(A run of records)
####

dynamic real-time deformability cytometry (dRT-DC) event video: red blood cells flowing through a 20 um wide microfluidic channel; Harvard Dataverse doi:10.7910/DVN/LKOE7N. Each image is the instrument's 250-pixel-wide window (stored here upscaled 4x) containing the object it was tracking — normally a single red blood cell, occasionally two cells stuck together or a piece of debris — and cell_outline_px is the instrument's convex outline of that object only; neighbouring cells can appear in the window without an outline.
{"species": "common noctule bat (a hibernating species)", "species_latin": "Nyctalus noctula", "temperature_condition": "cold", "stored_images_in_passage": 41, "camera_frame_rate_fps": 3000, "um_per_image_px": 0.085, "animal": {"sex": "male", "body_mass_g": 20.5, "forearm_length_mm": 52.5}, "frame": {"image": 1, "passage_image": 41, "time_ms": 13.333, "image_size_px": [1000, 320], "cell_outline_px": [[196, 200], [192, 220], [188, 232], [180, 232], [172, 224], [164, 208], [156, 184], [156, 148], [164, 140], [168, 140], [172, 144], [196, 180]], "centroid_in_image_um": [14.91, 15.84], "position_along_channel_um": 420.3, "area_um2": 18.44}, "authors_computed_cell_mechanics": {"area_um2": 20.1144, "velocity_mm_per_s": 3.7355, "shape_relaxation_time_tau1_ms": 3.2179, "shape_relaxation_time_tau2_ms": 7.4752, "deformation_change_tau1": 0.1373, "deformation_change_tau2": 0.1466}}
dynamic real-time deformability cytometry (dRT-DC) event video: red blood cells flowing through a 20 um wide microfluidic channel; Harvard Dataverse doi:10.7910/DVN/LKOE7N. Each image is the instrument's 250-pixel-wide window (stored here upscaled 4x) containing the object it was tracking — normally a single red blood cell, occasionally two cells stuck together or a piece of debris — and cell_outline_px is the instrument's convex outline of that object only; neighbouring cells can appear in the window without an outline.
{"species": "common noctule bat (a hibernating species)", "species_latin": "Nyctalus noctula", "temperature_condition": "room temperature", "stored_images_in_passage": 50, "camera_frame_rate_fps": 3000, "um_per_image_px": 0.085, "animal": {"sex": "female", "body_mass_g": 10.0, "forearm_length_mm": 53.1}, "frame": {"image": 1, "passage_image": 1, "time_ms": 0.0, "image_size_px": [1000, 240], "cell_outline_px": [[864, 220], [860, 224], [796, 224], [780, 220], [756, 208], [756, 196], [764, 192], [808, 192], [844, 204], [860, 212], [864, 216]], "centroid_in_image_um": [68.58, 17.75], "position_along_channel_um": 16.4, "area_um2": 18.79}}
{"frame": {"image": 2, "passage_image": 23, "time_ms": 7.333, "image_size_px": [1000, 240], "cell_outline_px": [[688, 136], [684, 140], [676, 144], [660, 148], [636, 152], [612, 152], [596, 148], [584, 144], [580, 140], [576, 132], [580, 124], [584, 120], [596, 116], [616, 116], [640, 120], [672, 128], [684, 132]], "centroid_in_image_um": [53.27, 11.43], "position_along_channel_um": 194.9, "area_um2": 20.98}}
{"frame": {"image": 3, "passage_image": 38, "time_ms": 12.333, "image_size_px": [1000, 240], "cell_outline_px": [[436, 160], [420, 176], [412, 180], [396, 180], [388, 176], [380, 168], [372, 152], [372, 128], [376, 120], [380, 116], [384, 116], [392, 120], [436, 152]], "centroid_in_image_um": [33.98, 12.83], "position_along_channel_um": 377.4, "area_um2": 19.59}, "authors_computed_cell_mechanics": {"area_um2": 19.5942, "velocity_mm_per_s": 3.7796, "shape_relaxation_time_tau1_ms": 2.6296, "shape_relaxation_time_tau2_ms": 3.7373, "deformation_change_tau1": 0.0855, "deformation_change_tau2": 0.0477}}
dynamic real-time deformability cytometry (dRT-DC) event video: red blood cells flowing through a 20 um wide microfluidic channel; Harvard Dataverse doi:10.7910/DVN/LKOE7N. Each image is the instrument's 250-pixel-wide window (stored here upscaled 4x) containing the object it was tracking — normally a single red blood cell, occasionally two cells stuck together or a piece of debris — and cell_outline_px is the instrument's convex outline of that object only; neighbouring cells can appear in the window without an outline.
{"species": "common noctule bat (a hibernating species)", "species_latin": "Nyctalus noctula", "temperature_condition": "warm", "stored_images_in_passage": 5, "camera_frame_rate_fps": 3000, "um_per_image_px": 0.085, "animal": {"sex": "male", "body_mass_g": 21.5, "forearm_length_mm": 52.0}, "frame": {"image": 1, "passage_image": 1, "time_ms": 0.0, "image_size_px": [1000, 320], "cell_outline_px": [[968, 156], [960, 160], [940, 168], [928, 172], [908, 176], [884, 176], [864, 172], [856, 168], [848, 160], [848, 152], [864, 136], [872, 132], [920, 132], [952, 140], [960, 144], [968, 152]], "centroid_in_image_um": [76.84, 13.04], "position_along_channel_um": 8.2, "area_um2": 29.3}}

####

Your task is to reproduce all of the records exactly.

=== SOLUTION TO THE EXERCISE ===
dynamic real-time deformability cytometry (dRT-DC) event video: red blood cells flowing through a 20 um wide microfluidic channel; Harvard Dataverse doi:10.7910/DVN/LKOE7N. Each image is the instrument's 250-pixel-wide window (stored here upscaled 4x) containing the object it was tracking — normally a single red blood cell, occasionally two cells stuck together or a piece of debris — and cell_outline_px is the instrument's convex outline of that object only; neighbouring cells can appear in the window without an outline.
{"species": "common noctule bat (a hibernating species)", "species_latin": "Nyctalus noctula", "temperature_condition": "cold", "stored_images_in_passage": 41, "camera_frame_rate_fps": 3000, "um_per_image_px": 0.085, "animal": {"sex": "male", "body_mass_g": 20.5, "forearm_length_mm": 52.5}, "frame": {"image": 1, "passage_image": 41, "time_ms": 13.333, "image_size_px": [1000, 320], "cell_outline_px": [[196, 200], [192, 220], [188, 232], [180, 232], [172, 224], [164, 208], [156, 184], [156, 148], [164, 140], [168, 140], [172, 144], [196, 180]], "centroid_in_image_um": [14.91, 15.84], "position_along_channel_um": 420.3, "area_um2": 18.44}, "authors_computed_cell_mechanics": {"area_um2": 20.1144, "velocity_mm_per_s": 3.7355, "shape_relaxation_time_tau1_ms": 3.2179, "shape_relaxation_time_tau2_ms": 7.4752, "deformation_change_tau1": 0.1373, "deformation_change_tau2": 0.1466}}
dynamic real-time deformability cytometry (dRT-DC) event video: red blood cells flowing through a 20 um wide microfluidic channel; Harvard Dataverse doi:10.7910/DVN/LKOE7N. Each image is the instrument's 250-pixel-wide window (stored here upscaled 4x) containing the object it was tracking — normally a single red blood cell, occasionally two cells stuck together or a piece of debris — and cell_outline_px is the instrument's convex outline of that object only; neighbouring cells can appear in the window without an outline.
{"species": "common noctule bat (a hibernating species)", "species_latin": "Nyctalus noctula", "temperature_condition": "room temperature", "stored_images_in_passage": 50, "camera_frame_rate_fps": 3000, "um_per_image_px": 0.085, "animal": {"sex": "female", "body_mass_g": 10.0, "forearm_length_mm": 53.1}, "frame": {"image": 1, "passage_image": 1, "time_ms": 0.0, "image_size_px": [1000, 240], "cell_outline_px": [[864, 220], [860, 224], [796, 224], [780, 220], [756, 208], [756, 196], [764, 192], [808, 192], [844, 204], [860, 212], [864, 216]], "centroid_in_image_um": [68.58, 17.75], "position_along_channel_um": 16.4, "area_um2": 18.79}}
{"frame": {"image": 2, "passage_image": 23, "time_ms": 7.333, "image_size_px": [1000, 240], "cell_outline_px": [[688, 136], [684, 140], [676, 144], [660, 148], [636, 152], [612, 152], [596, 148], [584, 144], [580, 140], [576, 132], [580, 124], [584, 120], [596, 116], [616, 116], [640, 120], [672, 128], [684, 132]], "centroid_in_image_um": [53.27, 11.43], "position_along_channel_um": 194.9, "area_um2": 20.98}}
{"frame": {"image": 3, "passage_image": 38, "time_ms": 12.333, "image_size_px": [1000, 240], "cell_outline_px": [[436, 160], [420, 176], [412, 180], [396, 180], [388, 176], [380, 168], [372, 152], [372, 128], [376, 120], [380, 116], [384, 116], [392, 120], [436, 152]], "centroid_in_image_um": [33.98, 12.83], "position_along_channel_um": 377.4, "area_um2": 19.59}, "authors_computed_cell_mechanics": {"area_um2": 19.5942, "velocity_mm_per_s": 3.7796, "shape_relaxation_time_tau1_ms": 2.6296, "shape_relaxation_time_tau2_ms": 3.7373, "deformation_change_tau1": 0.0855, "deformation_change_tau2": 0.0477}}
dynamic real-time deformability cytometry (dRT-DC) event video: red blood cells flowing through a 20 um wide microfluidic channel; Harvard Dataverse doi:10.7910/DVN/LKOE7N. Each image is the instrument's 250-pixel-wide window (stored here upscaled 4x) containing the object it was tracking — normally a single red blood cell, occasionally two cells stuck together or a piece of debris — and cell_outline_px is the instrument's convex outline of that object only; neighbouring cells can appear in the window without an outline.
{"species": "common noctule bat (a hibernating species)", "species_latin": "Nyctalus noctula", "temperature_condition": "warm", "stored_images_in_passage": 5, "camera_frame_rate_fps": 3000, "um_per_image_px": 0.085, "animal": {"sex": "male", "body_mass_g": 21.5, "forearm_length_mm": 52.0}, "frame": {"image": 1, "passage_image": 1, "time_ms": 0.0, "image_size_px": [1000, 320], "cell_outline_px": [[968, 156], [960, 160], [940, 168], [928, 172], [908, 176], [884, 176], [864, 172], [856, 168], [848, 160], [848, 152], [864, 136], [872, 132], [920, 132], [952, 140], [960, 144], [968, 152]], "centroid_in_image_um": [76.84, 13.04], "position_along_channel_um": 8.2, "area_um2": 29.3}}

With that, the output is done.